Text shown below:

RUSSIAN HUMOR.

A couple of sites I found that gave me a chuckle:

Родословная русской эпиграммы [Rodoslovnaya russkoi epigrammy, ‘the genealogy of the Russian epigram’] starts with an amazing anecdote about a young guy named Nikolai Glazkov who in 1941 had just gotten a medical exemption from the draft and wrote an epigram predicting the suicide of Adolf Hitler:

Может быть, он того и не хочет,
Может быть, он к тому не готов,
Но мне кажется,
что обязательно кончит
Самоубийством Гитлер Адольф.

A quarter of a century later, he played the guy who took the balloon ride at the start of Tarkovsky’s Andrei Rublev!

The other site is Гусарская азбука [Gusarskaya azbuka, ‘Hussar’s alphabet’], which has obscene little distichs for each letter of the Cyrillic alphabet:

Жизнь на радость нам дана.
Жопа – фабрика говна.
[Life is given us for joy;
The ass is a factory for shit.]

Comments

  1. Can we get a translation of the first epigram please?
    (Sorry if this is a repost. I don’t see my other post up.)

  2. Sorry, I should have provided one:
    Maybe he doesn’t want it,
    Maybe he’s not ready for it,
    But it seems to me
    that Adolf Hitler
    will without fail end in suicide.

  3. michael farris says

    “he played the guy who took the balloon ride at the start of Tarkovsky’s Andrei Rublev!”
    You know, they just don’t make 3-hour plotless fictionalized biographies of medieval icon painters like they used to.
    (Seriously that’s one of my favorite movies. But I guess it’s not for everybody. I remember being flabbergasted when I dragged a film buff friend to see it and she pronounced it ‘boring’.)

  4. I feel your pain. Tarkovsky is one of my favorite directors, but most people have a hard time with him.

  5. More Russian humor.
    Владислав Ходасевич:
    Было на улице полутемно.
    Стукнуло где-то под крышей окно.

End of Text shown.
Listed records below:

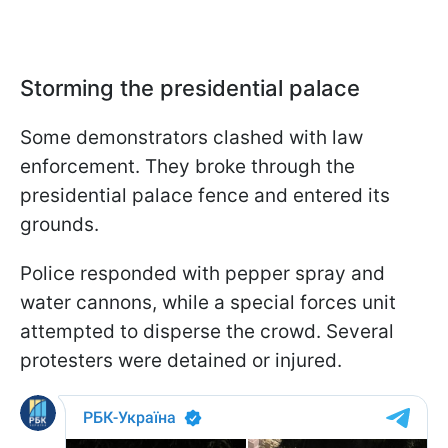
Storming the presidential palace
Some demonstrators clashed with law
enforcement. They broke through the
presidential palace fence and entered its
grounds.
Police responded with pepper spray and
water cannons, while a special forces unit
attempted to disperse the crowd. Several
protesters were detained or injured.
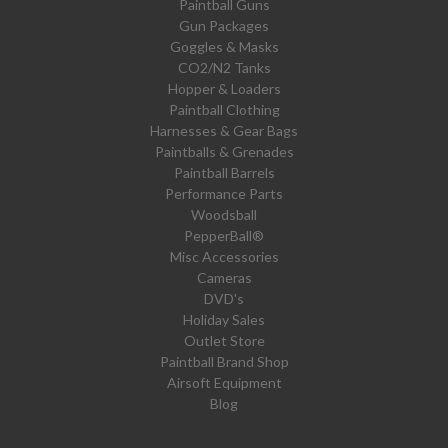
Paintball Guns
Gun Packages
Goggles & Masks
CO2/N2 Tanks
Hopper & Loaders
Paintball Clothing
Harnesses & Gear Bags
Paintballs & Grenades
Paintball Barrels
Performance Parts
Woodsball
PepperBall®
Misc Accessories
Cameras
DVD's
Holiday Sales
Outlet Store
Paintball Brand Shop
Airsoft Equipment
Blog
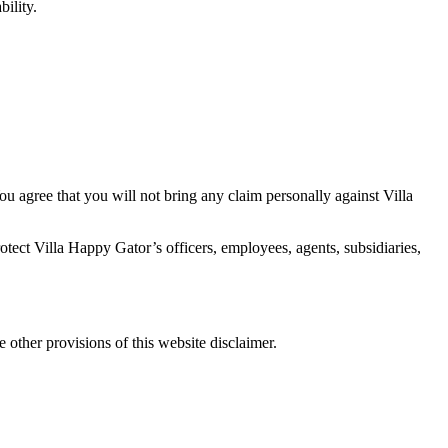
bility.
 You agree that you will not bring any claim personally against Villa
protect Villa Happy Gator’s officers, employees, agents, subsidiaries,
he other provisions of this website disclaimer.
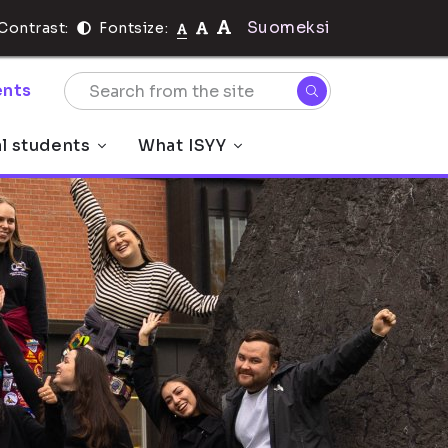
Suomeksi
Contrast:
Fontsize:
nts
al students
What ISYY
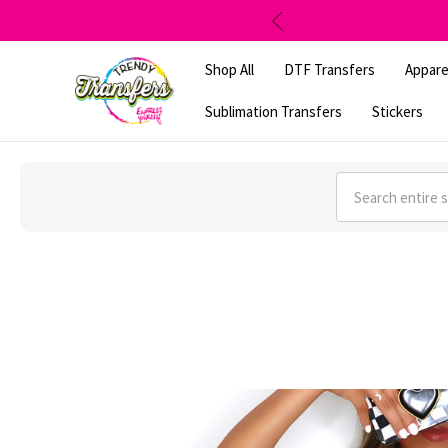
Shop All
DTF Transfers
Appare
Sublimation Transfers
Stickers
Search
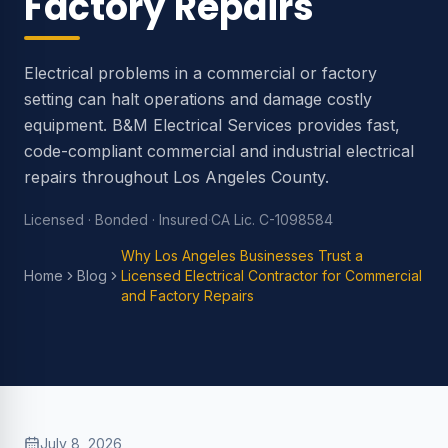
Factory Repairs
Electrical problems in a commercial or factory
setting can halt operations and damage costly
equipment. B&M Electrical Services provides fast,
code-compliant commercial and industrial electrical
repairs throughout Los Angeles County.
Licensed · Bonded · Insured
·
CA Lic. C-1098584
Why Los Angeles Businesses Trust a
Home
Blog
Licensed Electrical Contractor for Commercial
and Factory Repairs
July 8, 2026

End of Listed records.

## Exercises
a: Reproduce word for word the part of the Russian humor post from "Может быть, он того" to "Жопа – фабрика говна.".
b: Answer these questions using the Russian humor post:
(i) In what year did Nikolai Glazkov get his medical exemption from the draft?
(ii) In which film did Glazkov play the man who takes the balloon ride at the start?
(iii) What word did the film buff friend of michael farris use to describe that movie?
c: Condense the paragraph of the Russian humor post that begins "Родословная русской эпиграммы" into one shorter sentence, keeping its main facts.
Work only from the Russian humor post when responding.

## Answers by item
a:
Может быть, он того и не хочет,
Может быть, он к тому не готов,
Но мне кажется,
что обязательно кончит
Самоубийством Гитлер Адольф.

A quarter of a century later, he played the guy who took the balloon ride at the start of Tarkovsky’s Andrei Rublev!

The other site is Гусарская азбука [Gusarskaya azbuka, ‘Hussar’s alphabet’], which has obscene little distichs for each letter of the Cyrillic alphabet:

Жизнь на радость нам дана.
Жопа – фабрика говна.

b:
(i) 1941
(ii) Tarkovsky's Andrei Rublev
(iii) Boring

c: The site Родословная русской эпиграммы ('the genealogy of the Russian epigram') opens with an anecdote about Nikolai Glazkov, who got a medical exemption from the draft in 1941 and wrote an epigram predicting Adolf Hitler's suicide.